* _What you have to do_
Copy the following listing word for word.

* _Data shown_

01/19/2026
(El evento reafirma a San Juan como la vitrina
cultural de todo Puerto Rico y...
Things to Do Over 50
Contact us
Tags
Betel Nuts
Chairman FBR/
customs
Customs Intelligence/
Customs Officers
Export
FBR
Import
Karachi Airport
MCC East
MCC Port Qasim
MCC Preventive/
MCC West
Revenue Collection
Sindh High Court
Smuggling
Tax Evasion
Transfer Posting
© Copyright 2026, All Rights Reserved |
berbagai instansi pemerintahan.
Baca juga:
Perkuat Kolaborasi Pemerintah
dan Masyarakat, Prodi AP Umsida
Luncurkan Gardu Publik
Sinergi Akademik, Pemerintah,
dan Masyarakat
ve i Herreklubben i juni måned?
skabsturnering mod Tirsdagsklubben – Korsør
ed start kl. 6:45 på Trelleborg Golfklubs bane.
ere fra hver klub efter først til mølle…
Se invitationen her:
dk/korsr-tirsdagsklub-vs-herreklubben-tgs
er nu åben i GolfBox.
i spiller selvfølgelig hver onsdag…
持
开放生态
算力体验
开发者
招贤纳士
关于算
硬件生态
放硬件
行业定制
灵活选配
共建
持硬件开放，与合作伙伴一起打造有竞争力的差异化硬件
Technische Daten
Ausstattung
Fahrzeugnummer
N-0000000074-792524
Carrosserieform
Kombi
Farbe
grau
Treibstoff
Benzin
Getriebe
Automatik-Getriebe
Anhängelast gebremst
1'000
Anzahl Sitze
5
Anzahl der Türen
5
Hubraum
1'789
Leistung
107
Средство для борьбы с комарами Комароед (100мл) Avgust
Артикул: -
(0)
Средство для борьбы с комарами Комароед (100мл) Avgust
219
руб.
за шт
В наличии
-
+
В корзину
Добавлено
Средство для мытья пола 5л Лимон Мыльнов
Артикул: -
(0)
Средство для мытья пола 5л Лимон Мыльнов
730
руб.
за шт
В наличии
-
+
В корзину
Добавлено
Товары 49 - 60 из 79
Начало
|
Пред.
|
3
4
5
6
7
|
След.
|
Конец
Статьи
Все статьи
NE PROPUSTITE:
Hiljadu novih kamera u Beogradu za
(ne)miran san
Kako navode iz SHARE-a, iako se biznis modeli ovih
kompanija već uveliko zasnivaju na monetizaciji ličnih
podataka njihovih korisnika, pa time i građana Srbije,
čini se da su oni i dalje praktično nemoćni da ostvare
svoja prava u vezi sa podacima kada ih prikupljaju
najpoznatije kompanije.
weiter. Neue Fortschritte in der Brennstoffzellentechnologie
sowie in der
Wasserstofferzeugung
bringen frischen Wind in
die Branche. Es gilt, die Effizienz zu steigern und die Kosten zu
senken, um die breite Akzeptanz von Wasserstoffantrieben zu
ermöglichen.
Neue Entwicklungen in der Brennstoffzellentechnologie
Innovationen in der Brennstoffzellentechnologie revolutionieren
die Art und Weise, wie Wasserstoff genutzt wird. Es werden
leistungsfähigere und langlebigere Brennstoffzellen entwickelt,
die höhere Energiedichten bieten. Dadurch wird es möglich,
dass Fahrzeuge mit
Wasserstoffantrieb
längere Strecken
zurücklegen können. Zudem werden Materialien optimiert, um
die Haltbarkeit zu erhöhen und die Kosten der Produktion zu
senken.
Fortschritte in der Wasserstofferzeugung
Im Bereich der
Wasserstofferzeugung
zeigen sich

* _Completed exercise_
01/19/2026
(El evento reafirma a San Juan como la vitrina
cultural de todo Puerto Rico y...
Things to Do Over 50
Contact us
Tags
Betel Nuts
Chairman FBR/
customs
Customs Intelligence/
Customs Officers
Export
FBR
Import
Karachi Airport
MCC East
MCC Port Qasim
MCC Preventive/
MCC West
Revenue Collection
Sindh High Court
Smuggling
Tax Evasion
Transfer Posting
© Copyright 2026, All Rights Reserved |
berbagai instansi pemerintahan.
Baca juga:
Perkuat Kolaborasi Pemerintah
dan Masyarakat, Prodi AP Umsida
Luncurkan Gardu Publik
Sinergi Akademik, Pemerintah,
dan Masyarakat
ve i Herreklubben i juni måned?
skabsturnering mod Tirsdagsklubben – Korsør
ed start kl. 6:45 på Trelleborg Golfklubs bane.
ere fra hver klub efter først til mølle…
Se invitationen her:
dk/korsr-tirsdagsklub-vs-herreklubben-tgs
er nu åben i GolfBox.
i spiller selvfølgelig hver onsdag…
持
开放生态
算力体验
开发者
招贤纳士
关于算
硬件生态
放硬件
行业定制
灵活选配
共建
持硬件开放，与合作伙伴一起打造有竞争力的差异化硬件
Technische Daten
Ausstattung
Fahrzeugnummer
N-0000000074-792524
Carrosserieform
Kombi
Farbe
grau
Treibstoff
Benzin
Getriebe
Automatik-Getriebe
Anhängelast gebremst
1'000
Anzahl Sitze
5
Anzahl der Türen
5
Hubraum
1'789
Leistung
107
Средство для борьбы с комарами Комароед (100мл) Avgust
Артикул: -
(0)
Средство для борьбы с комарами Комароед (100мл) Avgust
219
руб.
за шт
В наличии
-
+
В корзину
Добавлено
Средство для мытья пола 5л Лимон Мыльнов
Артикул: -
(0)
Средство для мытья пола 5л Лимон Мыльнов
730
руб.
за шт
В наличии
-
+
В корзину
Добавлено
Товары 49 - 60 из 79
Начало
|
Пред.
|
3
4
5
6
7
|
След.
|
Конец
Статьи
Все статьи
NE PROPUSTITE:
Hiljadu novih kamera u Beogradu za
(ne)miran san
Kako navode iz SHARE-a, iako se biznis modeli ovih
kompanija već uveliko zasnivaju na monetizaciji ličnih
podataka njihovih korisnika, pa time i građana Srbije,
čini se da su oni i dalje praktično nemoćni da ostvare
svoja prava u vezi sa podacima kada ih prikupljaju
najpoznatije kompanije.
weiter. Neue Fortschritte in der Brennstoffzellentechnologie
sowie in der
Wasserstofferzeugung
bringen frischen Wind in
die Branche. Es gilt, die Effizienz zu steigern und die Kosten zu
senken, um die breite Akzeptanz von Wasserstoffantrieben zu
ermöglichen.
Neue Entwicklungen in der Brennstoffzellentechnologie
Innovationen in der Brennstoffzellentechnologie revolutionieren
die Art und Weise, wie Wasserstoff genutzt wird. Es werden
leistungsfähigere und langlebigere Brennstoffzellen entwickelt,
die höhere Energiedichten bieten. Dadurch wird es möglich,
dass Fahrzeuge mit
Wasserstoffantrieb
längere Strecken
zurücklegen können. Zudem werden Materialien optimiert, um
die Haltbarkeit zu erhöhen und die Kosten der Produktion zu
senken.
Fortschritte in der Wasserstofferzeugung
Im Bereich der
Wasserstofferzeugung
zeigen sich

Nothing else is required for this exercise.